The parallels between the pandemic in ancient Greece and the modern one aren’t lost on Laura McClure, a professor of classics who’s been teaching the subject for over two decades.

“The classical world is relevant in many ways to what’s going on in our country right now,” says McClure. “In so many ways, in fact, that’s kind of scary.”

As McClure points out, plague crops up a couple of times in the annals of classic literature. It’s in Homer’s Iliad, as a punishment unleashed by Apollo, the sun god, on the Greek army. It’s also the plot driver in Sophocles’ legendary play Oedipus Rex—and the playwright himself was living through a pandemic when he wrote the play.

For McClure, the COVID-19 pandemic stands as yet another reminder of what her chosen field has to offer modernity.

The plague that struck ancient Athens began in North Africa, Egypt and Libya before sweeping into the Greek world—through a harbor, much as COVID-19 has created issues for harbor cities in the United States like New Orleans and cities in Florida.

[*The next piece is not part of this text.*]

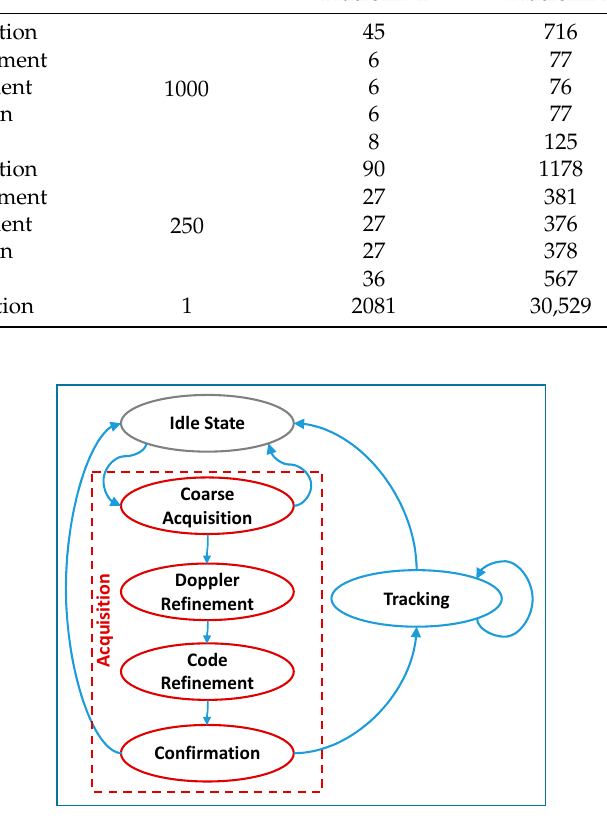
Figure 6. Simplified block diagram of the channel finite state machine of the NGene family receivers, adapted and restyled from [17].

As one of the major urban centers of the time, it faced the same types of problems modern U.S. cities do in terms of deploying social distancing as a survival strategy. Large modern cities have had to resort to storing bodies in freezer trucks and planning burials in public park spaces. Athens, too, struggled with how to handle the mounting body count.

“The disposal of the dead was a huge problem for the Greeks,” explains McClure. “Funerary rituals were incredibly important to them, but people were dying so quickly it was impossible to dispose of all the corpses properly.” There is archaeological evidence of panicked mass burial, with over a thousand tombs erected during the end of the reign of Pericles, a beloved ruler who fell victim to the plague.

More than anything, McClure is struck by how one of the enduring hallmarks of Greek tragedy—the rapid reversal of fortune—is present in both the plague of Athens and the current COVID-19 crisis.

“Athens was at the height of power, economically, militarily and intellectually right before the plague struck,” she notes. ‘Then there’s an immediate reversal, and they’re plunged into a world of sickness and death.”

In the United States, a surge in the stock market and general economy ground to an abrupt halt, with more than 17 million people losing their jobs as stores and businesses closed to prevent the spread of COVID-19.

Given centuries of expertise and advantages of modern medicine, the United States is unlikely to suffer the same fate as Athens, which never regained its dominant status following the plague. But that doesn’t mean there’s not much to ponder and learn from the parallels between the two worlds.

“Everything I teach about in classics has relevance to modern times, and as Thucydides himself recognized, history is cyclical,” says McClure.” The Greeks grappled with the same large questions of politics, religion, identity and loss that we’re grappling with today.”